In Isaiah 50, we read the
following words: I gave my back to those who strike, and my cheeks to
those who pull out the beard; I did not hide my face from disgrace and
spitting. In our sermon tonight, we think about particularly where
Jesus’ physical suffering turns particularly nasty in a way that we haven’t
seen yet in our readings so far. In the Garden of Gethsemane, Jesus anticipated
this great suffering, and was so shaken by the thought of what was to come, he
sweated blood and an angel came to minister to him.
In our
reading tonight, we read about the scourging of Jesus, how the soldiers
gathered around him and clothed him with a purple robe, crowned him with
thorns, put a reed in his hand, mocked him by kneeling before him, spitting at
him, and striking and slapping him. And then after all this, Pilate brings him
out before the crowd, and present him to the them.
So let’s look
at the first part of our reading tonight:
I. The
scourging of Jesus.
In ancient
times, it was a common punishment to flog a criminal. Some countries in the
world today still use this as a punishment. Even in the Old Testament, there
was a law about it in the book of Deuteronomy: If the guilty man
deserves to be beaten, the judge shall cause him to lie down and be beaten in
his presence with a number of stripes in proportion to his offense. Forty
stripes may be given him, but not more, lest, if one should go on to beat him
with more stripes than these, your brother be degraded in your sight. We
even read in St Paul’s letter that he had received this punishment. He writes
in 2 Corinthians: Five times I received at the hands of the Jews the
forty lashes less one. It was common for the Jewish people to give 39
lashes, 40 minus one, just to make sure that the people were not given more
than forty.
But in Jesus’
case, it was something quite different. Notice in the book of Deuteronomy, God
set a limit to the number of lashes—the number 40. And there is a reason
given: Lest, if one should go on to beat him with more stripes than
these, your brother be degraded in your sight.
Jesus was not
flogged by the Jews, but by the Romans—in fact, he received a scourging,
as it called. A Roman scourging called for the prisoner to be naked. There was
no consideration of shame—there was no regard for whether the person would be
degraded. Also, the Romans would use a whip with pieces of metal or bone
embedded in the whip. The purpose was to make a mess of the person. Also, there
was no limit to the number as with the Jews.
This is what
Jesus underwent in our reading. Also, in John, it says that Pilate took
Jesus and flogged him. Pilate would have had someone employed to carry out
this scourging. Think about if we had had such a thing like this in our society
today—who would do it? Who in our country would agree to do this? Only the most
deranged low-life imaginable would be willing to do this. We could imagine
Pilate had got one of his most bloodthirsty soldiers, an “ex-prison guy”, in
other way, a madman to do this job.
This is the
kind of person that Jesus was in the hands of. And strangely enough, not much
is said about it in the Scripture. In John we read that Pilate took
Jesus and flogged him. Matthew and Mark simply say: And having
scourged Jesus, delivered him to be crucified. And yet this one
word: scourged, or flogged, indicates the fulfilment
of a wonderful prophecy from Isaiah. We read: Upon him was the
chastisement that brought us peace, and with his wounds [or with
his stripes] we are healed.
This event
teaches us about who we are. It brings us face to face with our sinful nature. Here
we see a man laid bare, like Adam and Eve in the garden. Before the fall, there
was no shame. But now, Jesus is stripped of his clothes—the purpose of this is
to shame him. And in the Garden of Eden, Adam and Eve were clothed with skins.

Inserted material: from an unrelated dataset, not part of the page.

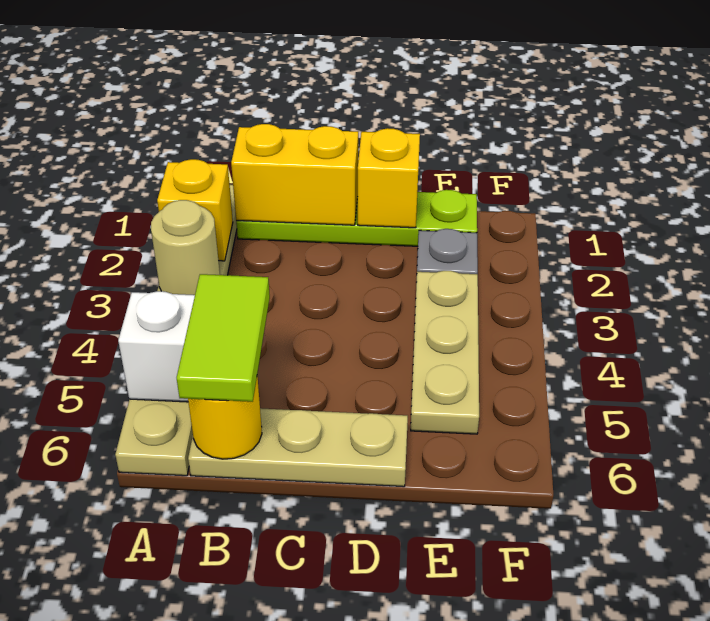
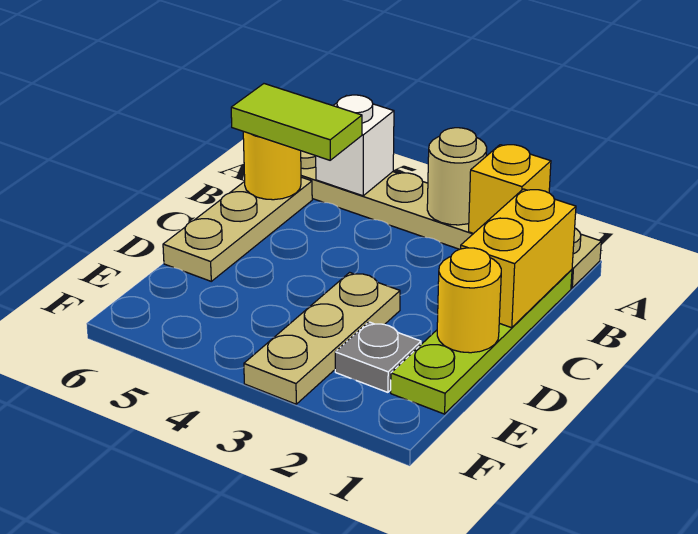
yellow brick D1 level 2 -> yellow round brick D1 level 2
tan plate E3:E5 level 1 -> tan plate D3:F3 level 1

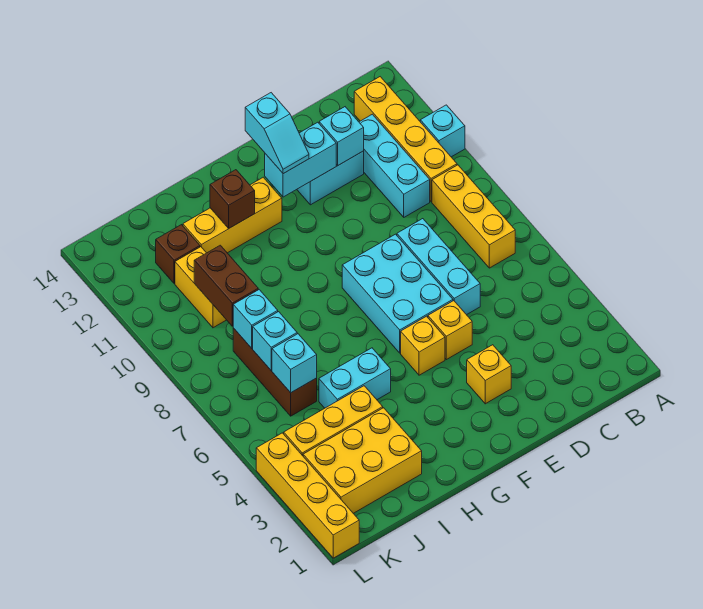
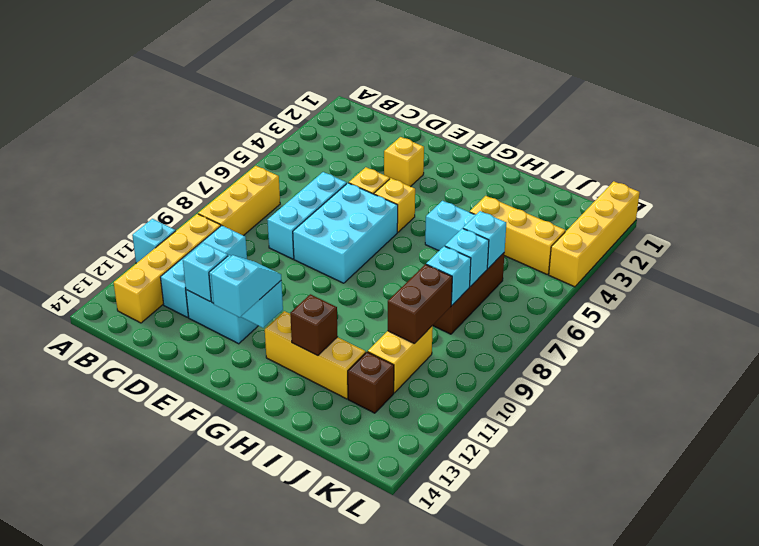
yellow brick I2:K3 level 1 -> none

Because of the sin, payment was required, and an animal, maybe a sheep or a
leopard or something, lost its life in order to cover them. But here, Jesus’
bare skin is not covered up, but it is removed from him, one stripe at a time.
And Jesus reveals to us his true humanity. When Jesus was on the mountain of
the Transfiguration, he showed a glimpse of his divinity: the light of his
divine nature shines through his face and his clothes and lightens up the
night. We learn here that God the Father is his true Father, and that Jesus is
his true Son. As John says: We have seen his glory, the glory as of the
only Son from the Father. However, that same skin which glowed with
all of God’s power and energy, is now stripped to reveal that he had a human
mother, Mary. And he shows to us, by submitting to this tremendous cruelty,
that he underneath his skin, like all members of the human race, we have blood
and flesh and bones.
The shame of
this whole event of Jesus’ scourging is our shame. The innocent Son of God is
stripped and tied in place, and subjected to a beefy pagan madman, and in his
hand with one of the nastiest known weapons know to the human race. Can we even
come to think that this is our human nature? This is our sin being punished.
But also,
Jesus does not want us simply to think about this because he wants to shame us:
no—he does this because he wants to cover over our sin, and forgive it. We
should think about this not about what other people did to Jesus, but what
Jesus himself accomplished and achieved. Psalm 32
says: Blessed is the man whose transgression is forgiven, whose sin is
covered. Jesus’ nakedness and flesh is uncovered, you are covered by
him. St John writes in his first letter: The blood of Jesus cleanses us
from all sin. And in Isaiah, we read: Upon him was the
chastisement—not for nothing—but that brought us peace, and with
his wounds we are healed.
So often as a
pastor I have heard people say: If you knew what I had done,
you wouldn’t be so quick to speak about forgiveness. What I’ve done can’t be forgiven.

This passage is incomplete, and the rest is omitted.